Five things that are (probably) cheaper in the city than in your hometown

Earlier this year, my wife and I moved from the wilds of Southwest Virginia to New York City. Our greatest fear wasn't crime, filth, or the possibility that our daughter would grow up with a New York accent. Rather, we were worried that everything was going to cost a fortune and that we would end up having to go to the poor house. Well, so far, so good. Admittedly, some things are more expensive than they were in Virginia. However, most things aren't. For anyone considering a move to the city, here's a quick list of reasons to consider the switch. And so, without any further ado, here are Five Things That Are (Probably) Cheaper in the City Than in Your Hometown.

Fresh Produce: This may seem a little counter-intuitive. However, between the fruit and vegetable vendors that are all over town and the farmer's markets that many cities host, there are plenty of places to get good deals on produce. In New York, a key spot to visit is the Farmer's market in Union Square. Every weekend, farmers, cheesemakers, and bakers from across New York and New Jersey travel to the city to sell their wares. The prices are sometimes a bit steep, but no more than you could expect to pay in a suburban supermarket. Best of all, when you're done shopping, you can wander around all the artists' stalls. If you don't want to be bothered with Farmer's markets, there are always the fruit and vegetable stalls. These guys are all over the place. Some are attached to corner convenience stores or bodegas, but many are free-standing carts situated at major intersections and public areas. The key to shopping at stalls lies in finding a reputable vendor and making sure that he recognizes you. To do this, look over the available vendors carefully. If they try to hard-sell you, or won't let you inspect the goods, run like hell. Once you've found your guy, visit him during his slow hours. Ask his name. Comment on his shoes. Start a conversation. What you want to do is make sure he remembers you next time. After you've established a rapport, ask him for any specials, and let him pick your fruit for you. If he gives you a cruddy orange, be sure to complain. Doing this will indicate that you intend to continue the relationship, and will encourage him to keep your business.Child Care: I know it's hard to believe, but you will probably pay less for child care in the city. First off, there is probably a lot more competition for your business. Second, as many cities (including New York) post their licensing reviews online, there is little question about what you are paying for. In Southwest Virginia, daycare would have cost us around $650 a month, assuming we could have gotten our daughter into a decent program. In return for this princely sum, she would have spent the day with 20 other children, picking up bad habits and colds. In New York, we're paying $600, there are six other kids in her daycare, and she's learning Spanish. And, to be honest, we didn't really shop around all that much.

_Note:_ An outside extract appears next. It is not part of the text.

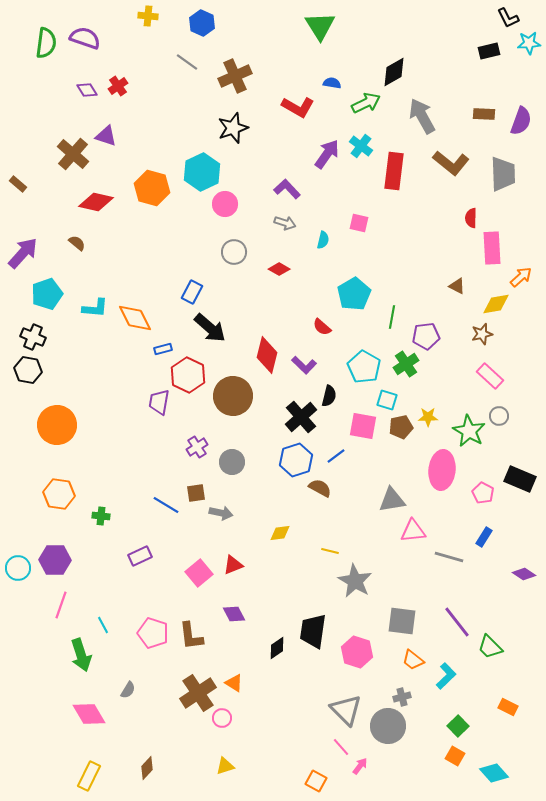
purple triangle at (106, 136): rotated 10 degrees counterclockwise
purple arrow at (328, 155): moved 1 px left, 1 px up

Transportation: Okay, let's get one thing straight-in most cities, it's pretty easy to get around without a car. This is particularly true of New York, which has an extensive, if incomprehensible, subway system. In fact, if you have a car, you are probably spending most of your driving time in search of a good parking space. This, of course, is assuming that you're not paying out the nose for a parking area. On those rare occasions that you take the car out for a spin, you're probably going to the suburbs to visit TJ Maxx or Trader Joe's. Get real! If Mayor Bloomberg can ride the subway, so can you. In New York, it only costs $76 a month for an unlimited pass, which is about a sixth of what we paid for gas, car payments, insurance, and incidentals in Southwest Virginia.

Eating Out: Of course, if you're planning to hang at Le Cirque, all bets are off. However, once you get out of the pricy midtown/uptown areas, you'll find that good food is all over the place, and it usually doesn't cost much more than McDonalds. In my neighborhood, for example, there's a Vietnamese place that charges $6 or less for all entrees. If I walk in the other direction, there's a Peruvian place where everything costs roughly $10. This, of course, is discounting the food carts, delis, bakeries, and cafeterias that constantly tempt me. Even if you absolutely refuse to cook a thing, you should still be able to eat like a king for around $15 a day.

Entertainment: We all know that movies are much more expensive in the big city. And, for that matter, so is live theater ($450 a seat for Young Frankenstein?!?), but if your idea of entertainment extends beyond Ticketmaster, cities are usually treasure troves of fun things to see and do. Go on an architectural tour of a neighborhood. Check out an open-air market. See where a movie was filmed. Visit a graveyard. One of the nice things about cities is that, as they are huge agglomerations of people, they tend to accumulate vast amounts of cool stuff to see and do. Best of all, a surprisingly large amount of it is free. On a side note, if you live in New York, check out Music Under the City. It is a music program, hosted by the Metropolitan Transit Authority, that organizes the more skilled subway musicians. If you go to their website, you will find listings of who's playing, where, and at what times. Then, for the cost of a subway pass ($2), you can go and listen. The music ranges from classical violin to a lady who plays the saw and all points in between.

So there you are. Cities are not cheap, by any means, and the transition from the suburbs or the country can be tough, but urban living probably doesn't cost as much as you imagine, and the benefits are pretty considerable. Besides, where else can you get a knish on the street for only a couple of bucks?